DCHindley wrote:. . . Ranke virtually invented the modern concept of "scientific" history, and yes, it is based on the principal of direct correspondence of the events of the past and modern descriptions of those events. That was a "Modernist" POV, confident that scientific examination of evidence can establish true conclusions.
Despite the reputation that seems to have accrued to Ranke, Ranke did in fact recognize problems relating to interpretation of the data. He was not quite as "one-to-one" correspondence as is sometimes said.
But as for the "modernist" pov being "confident that scientific examination of evidence can establish true conclusion", I have serious difficulties with that portrayal of history/historians prior to White and various post-modernist criticisms. It simply is not true of most historians I knew or know anything about. Historians have "always" (at least since Collingwood) acknowledged the difficulties involved with interpretations, points of view, biases in both the sources and in the historians themselves, etc.
Collingwood is a modern advocate for this view that the past can be neutrally reconstructed from the surviving evidence by comparing sources and relics.
That's not the Collingwood I read in The Idea of History
. Far from it.
But keep in mind that the "post-modern" POVs started to question this idea of direct referentiality between past events and our reconstructions of them, and it was not without good reason. It came to be realized by most historians that it was impossible to be entirely [objective], especially in the face of revelations that a modern historian selects his or her facts from an array of evidence (relics) that have survived the ravages of time (the selection process is subjective, no matter how nuanced), and makes this evidence understandable through emplotments that are commonly used by society in the time period and place where the historian wrote.
(I sympathize with your loss of tooth -- I corrected your "subjective" to "objective" -- hope that was correct.)
But this was very much how historians worked before postmodernism came on the scene. Postmodernists didn't discover these things. Ranke, despite his reputation, knew and understood the problem of objectivity/subjectivity, Collingwood especially, and Carr started another debate over what makes a source "historical". And narratives of various kinds were always acknowledged, and how they have to be created by the historian, etc, because "history itself" does not exist "out there".
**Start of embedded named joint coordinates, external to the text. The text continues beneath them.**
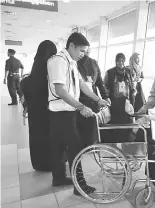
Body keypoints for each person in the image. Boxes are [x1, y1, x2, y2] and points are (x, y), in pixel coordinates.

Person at [47, 32, 109, 196]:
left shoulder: (72, 62)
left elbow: (81, 84)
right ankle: (80, 187)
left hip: (67, 112)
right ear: (72, 46)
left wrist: (97, 100)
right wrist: (81, 107)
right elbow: (60, 90)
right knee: (76, 148)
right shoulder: (59, 61)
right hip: (61, 114)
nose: (83, 54)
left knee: (59, 147)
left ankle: (58, 178)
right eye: (81, 50)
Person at [20, 40, 57, 171]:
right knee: (50, 136)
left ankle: (38, 163)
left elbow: (25, 84)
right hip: (49, 111)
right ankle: (51, 163)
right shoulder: (52, 69)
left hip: (35, 112)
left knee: (36, 136)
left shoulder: (35, 68)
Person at [76, 47, 110, 147]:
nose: (87, 50)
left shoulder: (94, 63)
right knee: (81, 128)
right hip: (80, 99)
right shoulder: (75, 63)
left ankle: (90, 147)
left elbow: (99, 82)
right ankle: (82, 147)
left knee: (92, 128)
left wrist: (105, 96)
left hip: (93, 100)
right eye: (84, 49)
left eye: (88, 48)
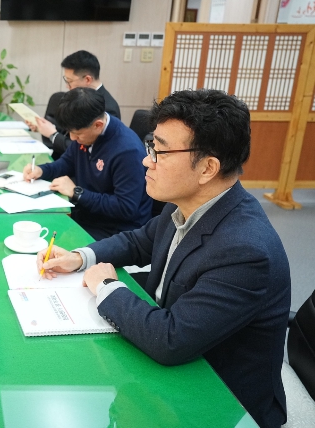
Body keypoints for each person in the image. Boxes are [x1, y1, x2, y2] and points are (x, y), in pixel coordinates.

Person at [38, 89, 290, 428]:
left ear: (207, 168)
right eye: (151, 147)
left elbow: (171, 339)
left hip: (219, 400)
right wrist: (79, 257)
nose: (147, 161)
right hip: (175, 373)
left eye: (160, 151)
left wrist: (107, 285)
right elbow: (138, 241)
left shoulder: (245, 251)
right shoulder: (186, 201)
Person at [23, 87, 151, 240]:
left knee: (47, 243)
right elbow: (67, 162)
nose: (73, 138)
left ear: (98, 125)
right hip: (88, 215)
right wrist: (41, 170)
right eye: (70, 132)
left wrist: (77, 193)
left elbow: (125, 207)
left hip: (117, 231)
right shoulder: (86, 131)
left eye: (77, 134)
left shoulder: (127, 151)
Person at [27, 51, 122, 159]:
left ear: (87, 79)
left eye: (70, 81)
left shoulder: (107, 108)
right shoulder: (80, 98)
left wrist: (52, 134)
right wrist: (43, 127)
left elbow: (87, 150)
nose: (67, 86)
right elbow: (71, 131)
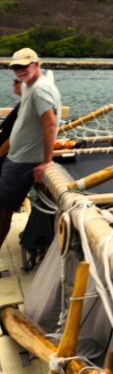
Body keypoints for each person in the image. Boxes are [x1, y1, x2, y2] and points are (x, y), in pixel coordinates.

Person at [0, 48, 61, 251]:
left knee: (3, 211)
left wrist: (46, 161)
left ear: (37, 64)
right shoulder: (30, 85)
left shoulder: (40, 90)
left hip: (23, 162)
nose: (20, 70)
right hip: (16, 157)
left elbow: (50, 124)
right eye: (16, 66)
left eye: (25, 65)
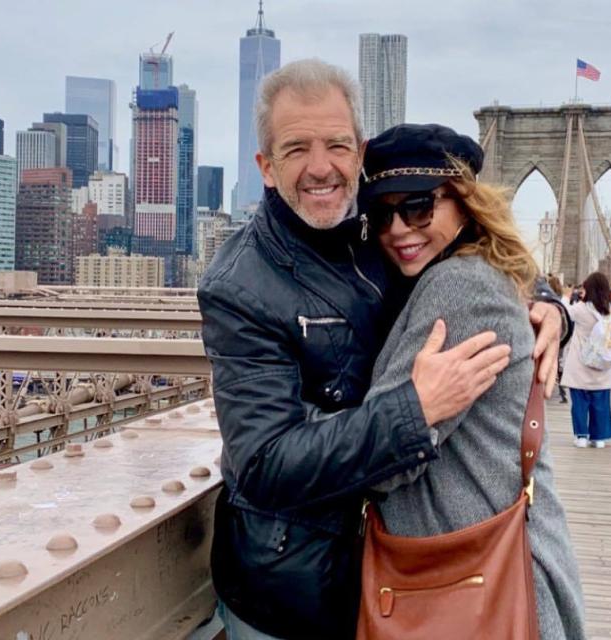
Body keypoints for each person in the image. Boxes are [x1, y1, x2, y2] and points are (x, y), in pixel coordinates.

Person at [197, 59, 568, 640]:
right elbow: (265, 462)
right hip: (297, 592)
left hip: (416, 577)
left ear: (359, 151)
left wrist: (547, 305)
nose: (321, 168)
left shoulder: (379, 236)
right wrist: (413, 412)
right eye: (296, 149)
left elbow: (470, 268)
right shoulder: (238, 284)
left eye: (337, 146)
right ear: (266, 168)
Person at [360, 123, 585, 639]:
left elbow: (381, 463)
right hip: (486, 575)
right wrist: (554, 308)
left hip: (469, 587)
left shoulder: (457, 285)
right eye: (381, 212)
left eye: (418, 207)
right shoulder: (474, 270)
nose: (398, 228)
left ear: (462, 203)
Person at [562, 272, 611, 448]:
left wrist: (566, 295)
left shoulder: (581, 309)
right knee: (601, 402)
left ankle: (581, 436)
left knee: (579, 402)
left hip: (581, 362)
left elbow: (564, 312)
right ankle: (599, 437)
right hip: (603, 362)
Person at [549, 274, 570, 403]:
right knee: (558, 363)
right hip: (560, 336)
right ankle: (562, 392)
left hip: (548, 335)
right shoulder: (562, 300)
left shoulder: (547, 299)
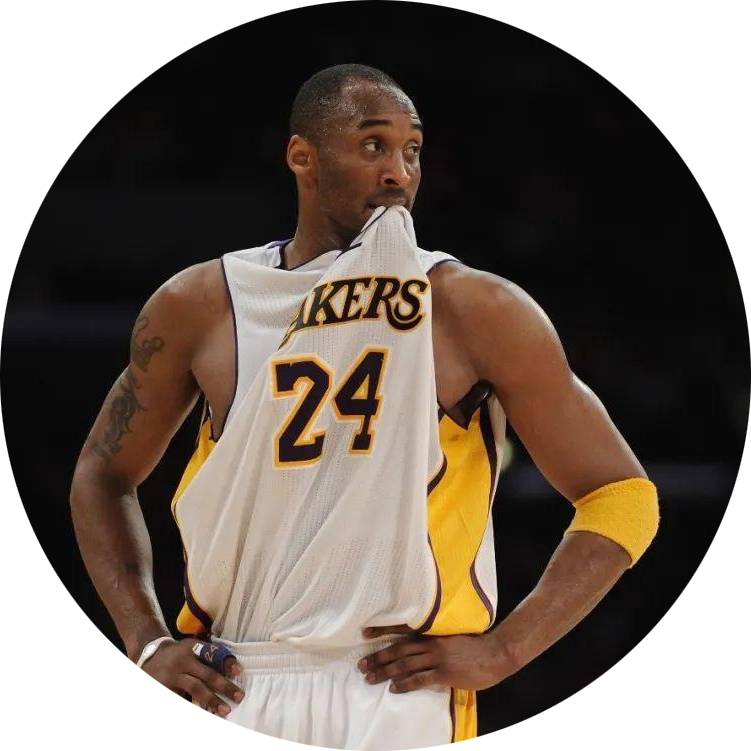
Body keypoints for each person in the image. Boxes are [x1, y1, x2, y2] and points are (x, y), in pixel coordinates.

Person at [70, 64, 659, 749]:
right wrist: (145, 642)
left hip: (393, 684)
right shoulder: (202, 303)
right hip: (228, 676)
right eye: (373, 144)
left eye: (412, 150)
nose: (398, 172)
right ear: (303, 157)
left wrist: (506, 650)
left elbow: (623, 496)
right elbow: (100, 475)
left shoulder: (473, 306)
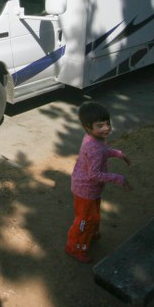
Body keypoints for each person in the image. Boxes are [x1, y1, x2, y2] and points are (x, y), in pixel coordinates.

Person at [65, 101, 131, 263]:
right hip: (85, 190)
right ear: (88, 128)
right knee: (84, 220)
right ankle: (75, 247)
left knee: (92, 215)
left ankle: (92, 232)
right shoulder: (93, 146)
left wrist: (117, 153)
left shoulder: (94, 139)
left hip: (90, 189)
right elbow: (94, 174)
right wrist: (118, 178)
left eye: (107, 123)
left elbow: (102, 152)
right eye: (100, 125)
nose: (106, 128)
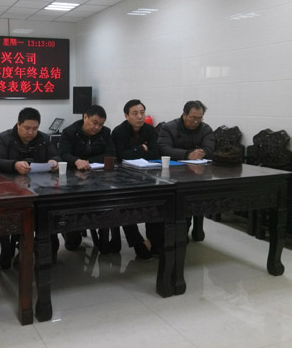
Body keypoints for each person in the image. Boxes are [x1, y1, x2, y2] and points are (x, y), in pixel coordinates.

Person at [0, 107, 60, 267]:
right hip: (11, 190)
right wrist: (14, 165)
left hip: (40, 188)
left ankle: (44, 250)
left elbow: (56, 155)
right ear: (18, 124)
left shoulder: (44, 139)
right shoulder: (4, 138)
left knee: (48, 213)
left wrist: (54, 162)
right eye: (27, 128)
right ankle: (16, 249)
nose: (31, 132)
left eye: (34, 129)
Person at [58, 104, 117, 252]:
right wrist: (76, 161)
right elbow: (63, 154)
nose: (97, 127)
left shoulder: (105, 133)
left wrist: (88, 162)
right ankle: (71, 230)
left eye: (101, 124)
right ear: (85, 117)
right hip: (73, 179)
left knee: (107, 201)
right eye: (94, 123)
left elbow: (111, 154)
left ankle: (103, 235)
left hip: (98, 177)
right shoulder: (69, 132)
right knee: (73, 244)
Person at [158, 100, 215, 239]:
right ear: (184, 115)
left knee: (199, 193)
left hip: (199, 173)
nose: (196, 122)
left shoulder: (206, 129)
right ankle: (178, 230)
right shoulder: (168, 127)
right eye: (192, 118)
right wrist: (187, 155)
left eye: (199, 118)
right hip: (173, 173)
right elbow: (163, 148)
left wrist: (201, 153)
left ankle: (195, 228)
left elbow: (209, 149)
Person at [111, 99, 160, 260]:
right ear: (126, 116)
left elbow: (155, 153)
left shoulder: (150, 130)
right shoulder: (119, 132)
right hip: (123, 178)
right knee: (126, 206)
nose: (140, 117)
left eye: (142, 113)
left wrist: (134, 151)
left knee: (156, 202)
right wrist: (142, 148)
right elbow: (120, 156)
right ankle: (138, 242)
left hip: (148, 175)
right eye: (135, 113)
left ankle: (155, 240)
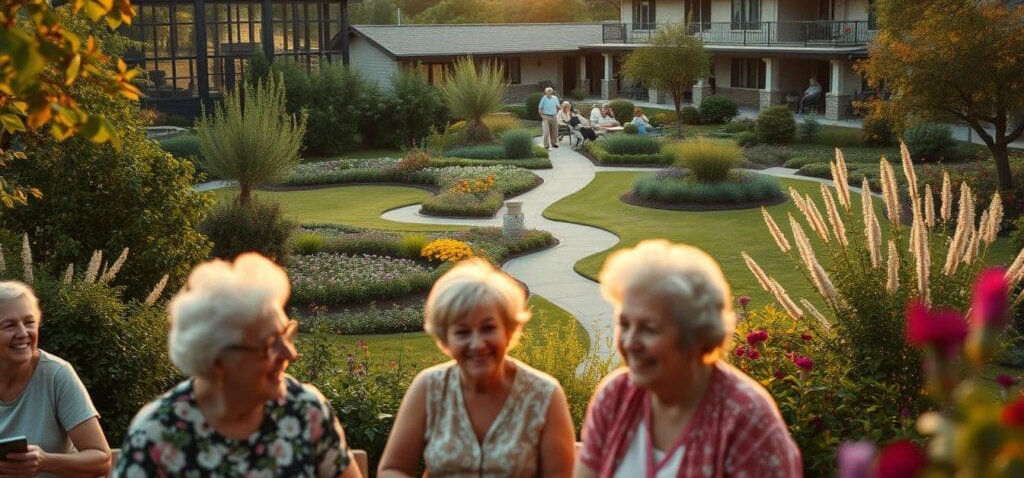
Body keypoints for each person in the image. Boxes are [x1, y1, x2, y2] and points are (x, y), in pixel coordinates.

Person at [114, 254, 361, 478]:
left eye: (286, 335)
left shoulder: (306, 411)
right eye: (271, 344)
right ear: (218, 360)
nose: (291, 353)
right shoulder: (156, 435)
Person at [575, 240, 802, 478]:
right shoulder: (615, 396)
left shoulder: (746, 420)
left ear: (697, 336)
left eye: (649, 329)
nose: (630, 342)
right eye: (624, 324)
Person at [378, 259, 576, 478]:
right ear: (445, 339)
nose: (477, 344)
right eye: (462, 332)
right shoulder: (429, 387)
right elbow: (393, 469)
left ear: (508, 330)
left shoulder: (544, 395)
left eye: (488, 328)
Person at [0, 281, 112, 478]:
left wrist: (45, 461)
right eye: (9, 325)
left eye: (29, 322)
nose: (23, 333)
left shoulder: (56, 374)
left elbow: (102, 459)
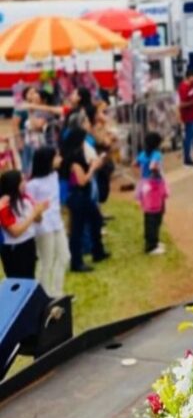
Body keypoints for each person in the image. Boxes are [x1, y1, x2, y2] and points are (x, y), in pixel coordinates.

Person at [60, 127, 109, 272]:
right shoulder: (74, 161)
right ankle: (77, 261)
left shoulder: (72, 157)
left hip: (80, 196)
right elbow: (82, 181)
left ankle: (97, 251)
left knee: (95, 221)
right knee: (78, 229)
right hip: (78, 196)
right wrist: (93, 167)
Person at [26, 147, 69, 297]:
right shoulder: (33, 185)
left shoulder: (55, 176)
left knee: (64, 256)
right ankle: (43, 294)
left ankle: (57, 291)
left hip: (57, 223)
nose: (60, 159)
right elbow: (31, 207)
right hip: (43, 227)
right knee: (46, 262)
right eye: (56, 156)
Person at [0, 169, 47, 279]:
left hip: (29, 243)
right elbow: (15, 232)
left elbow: (38, 219)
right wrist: (33, 215)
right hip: (14, 248)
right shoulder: (5, 205)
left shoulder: (25, 199)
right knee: (17, 282)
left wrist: (38, 212)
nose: (25, 183)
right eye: (22, 181)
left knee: (30, 278)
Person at [136, 161, 169, 255]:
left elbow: (138, 194)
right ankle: (151, 247)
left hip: (148, 209)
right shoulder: (160, 183)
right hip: (156, 209)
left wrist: (142, 201)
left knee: (149, 226)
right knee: (154, 227)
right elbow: (166, 193)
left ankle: (153, 243)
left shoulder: (144, 182)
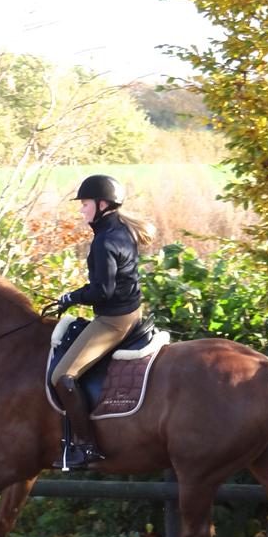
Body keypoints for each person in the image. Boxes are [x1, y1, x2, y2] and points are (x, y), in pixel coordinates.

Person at [50, 174, 155, 468]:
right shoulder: (120, 230)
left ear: (102, 204)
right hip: (129, 311)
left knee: (63, 376)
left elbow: (102, 291)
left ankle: (86, 447)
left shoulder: (105, 241)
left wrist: (72, 297)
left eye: (85, 205)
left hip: (114, 321)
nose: (81, 210)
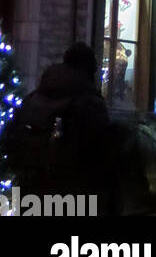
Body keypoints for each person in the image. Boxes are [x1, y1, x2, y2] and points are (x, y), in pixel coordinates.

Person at [1, 42, 115, 213]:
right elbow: (102, 154)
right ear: (90, 69)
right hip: (75, 196)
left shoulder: (33, 99)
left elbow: (12, 140)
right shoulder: (90, 104)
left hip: (31, 192)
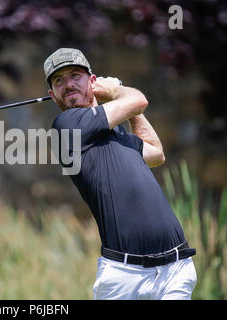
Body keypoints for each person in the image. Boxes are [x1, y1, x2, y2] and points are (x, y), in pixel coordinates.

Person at [44, 48, 197, 300]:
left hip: (175, 268)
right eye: (59, 80)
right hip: (125, 276)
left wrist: (129, 110)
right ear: (52, 95)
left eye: (75, 75)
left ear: (92, 82)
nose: (68, 84)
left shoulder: (118, 135)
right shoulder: (66, 127)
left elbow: (156, 153)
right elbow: (138, 100)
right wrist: (117, 91)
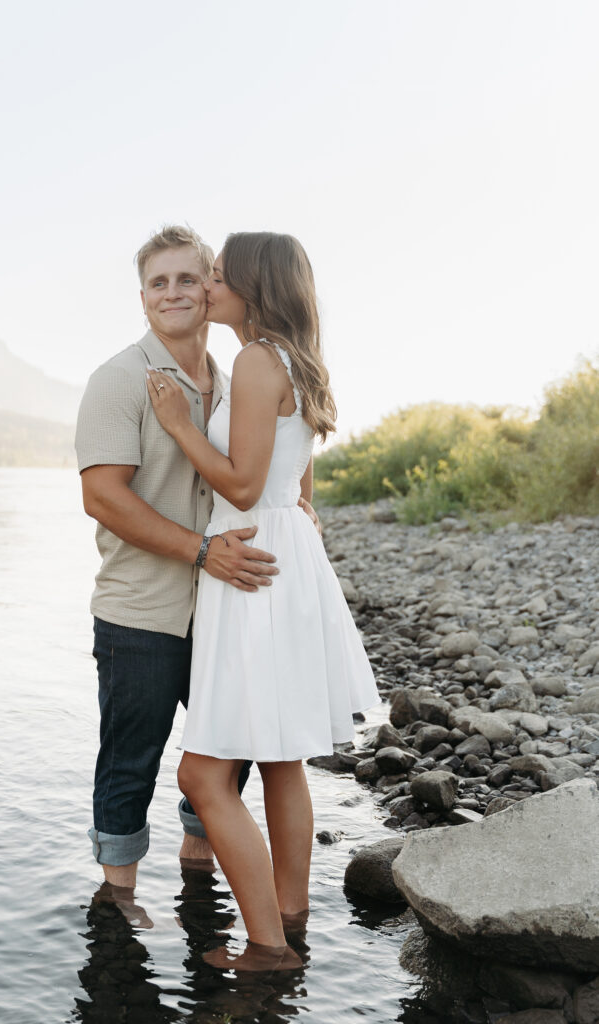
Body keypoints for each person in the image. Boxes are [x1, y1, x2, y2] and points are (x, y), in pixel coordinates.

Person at [146, 231, 380, 971]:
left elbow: (242, 486)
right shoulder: (293, 360)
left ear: (251, 284)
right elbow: (290, 477)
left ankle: (268, 949)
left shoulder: (252, 360)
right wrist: (296, 506)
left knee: (199, 775)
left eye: (216, 275)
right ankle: (290, 911)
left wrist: (181, 427)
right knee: (281, 760)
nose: (207, 286)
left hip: (250, 565)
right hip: (284, 554)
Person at [75, 226, 282, 900]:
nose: (173, 293)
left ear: (211, 288)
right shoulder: (118, 380)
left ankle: (198, 872)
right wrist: (198, 551)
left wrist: (300, 506)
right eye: (158, 283)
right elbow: (101, 497)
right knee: (130, 761)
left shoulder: (234, 383)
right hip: (142, 609)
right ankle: (119, 903)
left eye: (187, 279)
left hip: (224, 607)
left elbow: (265, 467)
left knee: (232, 748)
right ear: (142, 299)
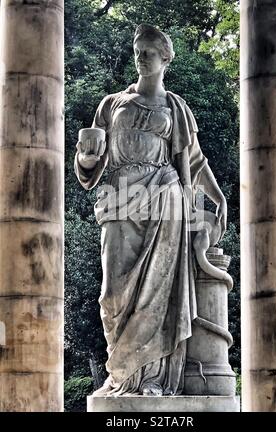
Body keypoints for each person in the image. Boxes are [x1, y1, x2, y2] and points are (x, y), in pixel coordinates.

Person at [74, 24, 227, 396]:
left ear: (165, 58)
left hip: (164, 198)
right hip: (120, 197)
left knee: (158, 294)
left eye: (148, 52)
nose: (140, 58)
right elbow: (90, 161)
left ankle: (152, 380)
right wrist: (87, 157)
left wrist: (218, 195)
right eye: (138, 50)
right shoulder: (111, 104)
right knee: (112, 294)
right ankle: (121, 375)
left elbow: (194, 159)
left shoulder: (176, 107)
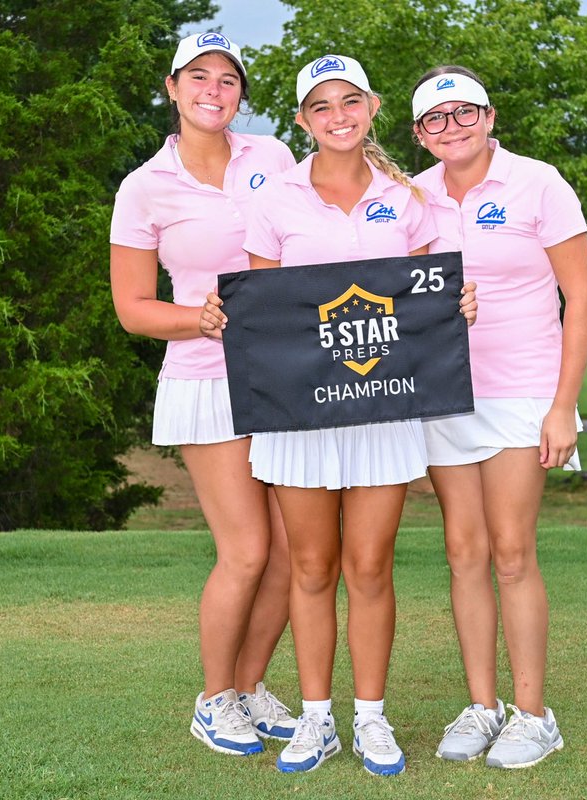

All of this was pre-postmodernist.
The emplotments are often used subconsciously, without the historian even being aware of the process she/he has employed to explain the evidence s/he has selected. One historian selects a different set of "relevant" evidence to use as his/her facts than another, or even if they select the same set of facts, they can "spin" it many different ways through the process of emplotment. Your example of the bombing of Pearl Harbor by the Japanese in 1941 is a case in point. This does not negate the existence of specific events in the past, but only our explanation of them. One POV selects the evidence that the bombing was effected as a surprise attack. The other stresses the economic pressures that forced the ruling government of Japan to employ that option as a preemptive strike. Yet the bombing still occurred. There is a lot of documentary evidence for that.
My example was taken from the fundamentals of how history works that I learned way back in the 1960s, first high school and then as an undergrad -- where all the talk was Carr's book, What Is History?
What post-structuralists (those who have studied and expanded on the original semiotic principals of structuralism, which had itself realized that the meaning of symbols is entirely arbitrary and based on the way the human brain is structured) do is use this revelation that the meanings are culturally dependent to look not only at the facts being presented by a historian (or narrative) but interpreting the explanation of that historian/writer in light of these issues.
Such discussions have long been conducted among historians. Ever since Collingwood.
Postmodernists have too often gone way too far and tossed out babies with bathwater, though.
It is not an attack on the past or our ability to interpret it! Even M. Fludernik accepts White's POV as valid, and she was actually a student of D. Cohn and cites her quite a bit in the book previously linked. Cohn, at least in 1999, was not so accepting of the POV of White, especially in chapter 7 of her book (boo hoo!). Cohn was critical of White because his definition of "fiction" was a variance with hers. Since, of course, she thought that her definition was better, White was making it harder for her to sell her POV (again, boo hoo!).
I don't become a "fan" of any scholar. I am sure most scholars like to have students who challenge and question what they teach and learn to justify their own enquiries and conclusions.
I have to mow the grass ... again
Mowing the grass can be therapeutic.